Jakarta (2/7) – Seiring dengan telah beroperasinya Bandara YIA di Kulonprogo yang telah dimulai sejak April 2019 lalu maka pengembangan kawasan di sekitar bandara juga perlu dipersiapkan. Angkasa Pura Property bersama Angkasa Pura I telah menyiapkan lahan seluas 83 Ha untuk dikembangkan menjadi kawasan Airport City.

Pengembangan kawasan Airport City di Kulonprogo berpotensi besar melihat kapasitas penumpang yang cukup besar yaitu 14 juta penumpang/tahun. Saat ini di sekitar kawasan Bandara YIA telah banyak dilakukan rencana pengembangan kawasan baik oleh PEMDA setempat maupun pihak swasta. Hal ini dapat dilihat dari adanya supply atas lahan-lahan yang sudah dikavling siap bangun untuk perumahan dan tingginya harga beli lahan di sekitar Bandara YIA. Oleh karena itu, Angkasa Pura Property berusaha mengejar waktu untuk menjadi yang pertama mengembangkan kawasan Airport City yang merupakan kawasan yang terintegrasi dengan kawasan Bandara YIA dengan mengusung konsep Cultural and Leisure.
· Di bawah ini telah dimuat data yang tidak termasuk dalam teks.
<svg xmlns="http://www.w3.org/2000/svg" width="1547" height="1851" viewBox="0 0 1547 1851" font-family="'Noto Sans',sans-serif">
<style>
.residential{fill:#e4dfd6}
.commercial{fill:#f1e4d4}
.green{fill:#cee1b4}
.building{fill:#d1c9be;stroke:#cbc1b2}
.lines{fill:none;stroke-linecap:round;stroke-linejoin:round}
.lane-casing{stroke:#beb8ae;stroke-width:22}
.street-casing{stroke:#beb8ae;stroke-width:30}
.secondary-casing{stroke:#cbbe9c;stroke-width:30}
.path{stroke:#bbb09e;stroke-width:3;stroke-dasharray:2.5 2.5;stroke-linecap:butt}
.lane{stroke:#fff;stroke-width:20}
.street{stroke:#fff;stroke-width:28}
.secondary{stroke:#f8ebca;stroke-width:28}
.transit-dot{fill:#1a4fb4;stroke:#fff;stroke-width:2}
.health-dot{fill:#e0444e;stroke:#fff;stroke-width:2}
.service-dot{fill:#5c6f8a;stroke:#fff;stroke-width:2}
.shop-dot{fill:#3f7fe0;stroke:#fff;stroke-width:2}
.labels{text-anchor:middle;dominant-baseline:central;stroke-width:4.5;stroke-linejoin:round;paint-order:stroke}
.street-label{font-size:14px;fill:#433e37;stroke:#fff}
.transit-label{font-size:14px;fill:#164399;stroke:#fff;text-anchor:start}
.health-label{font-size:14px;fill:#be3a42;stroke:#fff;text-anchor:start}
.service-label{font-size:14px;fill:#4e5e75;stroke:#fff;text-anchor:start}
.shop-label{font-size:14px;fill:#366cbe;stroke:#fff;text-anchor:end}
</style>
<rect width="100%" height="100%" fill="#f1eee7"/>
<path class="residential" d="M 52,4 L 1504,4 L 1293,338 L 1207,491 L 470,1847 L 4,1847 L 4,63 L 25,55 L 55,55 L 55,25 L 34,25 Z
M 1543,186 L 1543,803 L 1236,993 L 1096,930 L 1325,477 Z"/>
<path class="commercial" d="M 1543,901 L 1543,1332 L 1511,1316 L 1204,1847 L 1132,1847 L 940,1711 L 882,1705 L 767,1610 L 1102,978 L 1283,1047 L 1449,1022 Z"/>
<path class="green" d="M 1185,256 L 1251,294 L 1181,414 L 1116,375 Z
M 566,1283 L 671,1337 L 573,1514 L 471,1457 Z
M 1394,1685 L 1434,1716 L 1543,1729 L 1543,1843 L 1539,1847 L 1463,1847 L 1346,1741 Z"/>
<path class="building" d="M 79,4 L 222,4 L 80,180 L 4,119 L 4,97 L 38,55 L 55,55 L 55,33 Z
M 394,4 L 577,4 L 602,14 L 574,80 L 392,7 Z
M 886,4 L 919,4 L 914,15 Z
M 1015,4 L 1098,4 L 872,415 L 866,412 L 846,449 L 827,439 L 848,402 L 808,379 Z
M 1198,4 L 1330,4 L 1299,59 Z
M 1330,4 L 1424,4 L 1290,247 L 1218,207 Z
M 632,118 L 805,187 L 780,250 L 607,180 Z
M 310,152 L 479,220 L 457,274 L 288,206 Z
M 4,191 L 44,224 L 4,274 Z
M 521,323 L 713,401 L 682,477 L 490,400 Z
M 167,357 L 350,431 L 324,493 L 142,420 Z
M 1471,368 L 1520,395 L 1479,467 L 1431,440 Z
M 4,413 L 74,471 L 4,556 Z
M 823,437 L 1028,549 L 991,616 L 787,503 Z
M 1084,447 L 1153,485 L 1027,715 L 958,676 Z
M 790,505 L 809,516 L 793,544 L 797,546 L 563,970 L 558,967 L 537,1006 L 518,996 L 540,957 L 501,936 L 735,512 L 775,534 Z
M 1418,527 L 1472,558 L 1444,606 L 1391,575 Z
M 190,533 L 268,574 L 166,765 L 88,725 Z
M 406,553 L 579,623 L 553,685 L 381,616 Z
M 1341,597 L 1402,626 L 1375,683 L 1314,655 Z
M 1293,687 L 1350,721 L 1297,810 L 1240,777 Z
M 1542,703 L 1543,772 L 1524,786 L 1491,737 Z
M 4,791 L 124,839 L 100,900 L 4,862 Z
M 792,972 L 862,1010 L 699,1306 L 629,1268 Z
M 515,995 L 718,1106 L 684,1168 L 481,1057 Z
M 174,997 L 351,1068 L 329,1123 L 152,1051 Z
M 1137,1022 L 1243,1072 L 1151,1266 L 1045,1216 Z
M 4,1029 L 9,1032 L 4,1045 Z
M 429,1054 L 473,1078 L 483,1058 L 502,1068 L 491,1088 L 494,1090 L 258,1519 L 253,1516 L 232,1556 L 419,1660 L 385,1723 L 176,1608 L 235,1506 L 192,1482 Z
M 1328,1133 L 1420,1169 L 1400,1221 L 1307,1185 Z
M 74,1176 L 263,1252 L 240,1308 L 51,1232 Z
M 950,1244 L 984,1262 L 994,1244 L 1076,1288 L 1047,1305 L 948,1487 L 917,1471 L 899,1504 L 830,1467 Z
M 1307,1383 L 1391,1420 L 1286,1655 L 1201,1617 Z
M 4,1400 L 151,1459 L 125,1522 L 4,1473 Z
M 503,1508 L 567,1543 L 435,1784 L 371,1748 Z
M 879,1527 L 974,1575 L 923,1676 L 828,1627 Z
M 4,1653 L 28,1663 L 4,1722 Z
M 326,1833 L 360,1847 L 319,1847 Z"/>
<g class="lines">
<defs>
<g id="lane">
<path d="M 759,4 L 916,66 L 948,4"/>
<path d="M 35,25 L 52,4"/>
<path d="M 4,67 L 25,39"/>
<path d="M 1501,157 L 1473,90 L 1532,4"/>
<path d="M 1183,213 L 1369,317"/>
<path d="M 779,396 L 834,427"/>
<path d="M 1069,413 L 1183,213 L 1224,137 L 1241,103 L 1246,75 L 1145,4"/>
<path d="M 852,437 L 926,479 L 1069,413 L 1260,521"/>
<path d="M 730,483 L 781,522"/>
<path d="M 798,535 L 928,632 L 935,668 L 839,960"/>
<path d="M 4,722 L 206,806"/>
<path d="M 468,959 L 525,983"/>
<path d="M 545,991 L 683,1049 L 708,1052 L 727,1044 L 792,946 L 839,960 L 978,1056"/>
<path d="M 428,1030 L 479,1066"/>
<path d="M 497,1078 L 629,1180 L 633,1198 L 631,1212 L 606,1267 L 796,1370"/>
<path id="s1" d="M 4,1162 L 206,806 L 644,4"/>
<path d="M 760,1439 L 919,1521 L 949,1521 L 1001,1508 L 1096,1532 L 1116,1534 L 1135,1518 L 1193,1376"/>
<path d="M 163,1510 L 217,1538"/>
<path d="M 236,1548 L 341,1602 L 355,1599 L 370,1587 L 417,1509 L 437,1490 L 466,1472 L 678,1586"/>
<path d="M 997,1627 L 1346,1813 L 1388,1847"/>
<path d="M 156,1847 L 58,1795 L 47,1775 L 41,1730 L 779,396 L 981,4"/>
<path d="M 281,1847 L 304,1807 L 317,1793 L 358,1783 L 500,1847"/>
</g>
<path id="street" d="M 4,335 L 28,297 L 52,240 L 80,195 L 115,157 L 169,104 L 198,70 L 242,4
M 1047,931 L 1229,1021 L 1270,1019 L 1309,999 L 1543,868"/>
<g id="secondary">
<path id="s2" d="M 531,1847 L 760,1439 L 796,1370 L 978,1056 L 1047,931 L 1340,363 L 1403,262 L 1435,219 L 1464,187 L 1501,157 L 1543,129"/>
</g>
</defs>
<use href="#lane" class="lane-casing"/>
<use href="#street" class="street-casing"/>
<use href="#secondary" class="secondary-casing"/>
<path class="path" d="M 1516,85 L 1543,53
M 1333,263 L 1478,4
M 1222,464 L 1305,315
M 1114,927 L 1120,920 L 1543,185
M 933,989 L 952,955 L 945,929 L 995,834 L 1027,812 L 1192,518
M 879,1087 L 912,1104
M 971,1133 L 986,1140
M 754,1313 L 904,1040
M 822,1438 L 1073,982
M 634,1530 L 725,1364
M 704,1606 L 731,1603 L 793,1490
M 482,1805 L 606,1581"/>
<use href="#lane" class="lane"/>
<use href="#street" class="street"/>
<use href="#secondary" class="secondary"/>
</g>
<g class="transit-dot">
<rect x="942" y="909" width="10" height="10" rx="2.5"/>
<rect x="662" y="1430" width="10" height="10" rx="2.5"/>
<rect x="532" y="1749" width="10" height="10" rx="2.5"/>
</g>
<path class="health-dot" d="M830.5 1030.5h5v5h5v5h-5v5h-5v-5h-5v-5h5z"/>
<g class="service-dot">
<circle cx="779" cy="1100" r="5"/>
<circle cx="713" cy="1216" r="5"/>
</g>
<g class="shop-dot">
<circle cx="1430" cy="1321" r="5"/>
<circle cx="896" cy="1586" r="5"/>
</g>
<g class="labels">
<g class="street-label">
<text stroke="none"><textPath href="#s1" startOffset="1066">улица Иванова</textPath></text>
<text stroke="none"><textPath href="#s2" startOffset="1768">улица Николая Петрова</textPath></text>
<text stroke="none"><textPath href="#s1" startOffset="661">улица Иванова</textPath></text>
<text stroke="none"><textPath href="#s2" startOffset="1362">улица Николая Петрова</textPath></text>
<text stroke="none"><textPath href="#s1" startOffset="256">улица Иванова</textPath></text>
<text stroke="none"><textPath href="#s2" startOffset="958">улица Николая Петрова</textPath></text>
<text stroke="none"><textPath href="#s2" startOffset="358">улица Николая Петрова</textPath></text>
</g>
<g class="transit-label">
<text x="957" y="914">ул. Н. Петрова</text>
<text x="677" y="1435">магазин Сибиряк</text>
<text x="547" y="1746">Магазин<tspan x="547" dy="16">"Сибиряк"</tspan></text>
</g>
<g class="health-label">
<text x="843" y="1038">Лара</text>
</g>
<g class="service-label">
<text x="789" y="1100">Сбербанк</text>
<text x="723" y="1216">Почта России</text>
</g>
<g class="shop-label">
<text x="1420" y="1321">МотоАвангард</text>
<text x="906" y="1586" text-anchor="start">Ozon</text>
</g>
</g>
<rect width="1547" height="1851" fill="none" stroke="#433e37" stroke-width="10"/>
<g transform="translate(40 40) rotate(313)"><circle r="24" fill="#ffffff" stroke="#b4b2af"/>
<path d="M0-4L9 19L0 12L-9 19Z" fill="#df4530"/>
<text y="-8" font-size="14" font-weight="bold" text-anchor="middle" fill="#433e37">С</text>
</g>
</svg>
Dengan lahan seluas 83 Ha, Angkasa Pura Property berencana untuk mengembangkan lahan tersebut ke dalam 5 cluster pengembangan yang ditujukan untuk dapat menarik pasar tidak hanya dari kota/kabupaten setempat namun juga dapat menjadi pusat kegiatan cultural and leisure dalam skala nasional maupun internasional. Hal inilah yang rencananya akan diimplementasikan oleh 5 cluster tersebut yang terdiri dari Mixed Used (Residensial & Komersial), Hotel & MICE, Retail & Outlet, Cargo Village, Theme Park, Cluster serta Rumah Sakit & Pusat Edukasi.

Dalam mengembangkan kawasan Airport City YIA ini APP akan mencari partner untuk berinvestasi. Tentu saja hal ini menjadi tantangan sendiri bagi perusahaan yang baru akan memulai untuk mengembangkan kawasan dengan skala yang cukup besar. Diharapkan pengembangan kawasan ini dapat melengkapi kebutuhan dari bandara sesuai dengan konsep besar Airporty City YIA yang bertemakan Cultural and Leisure.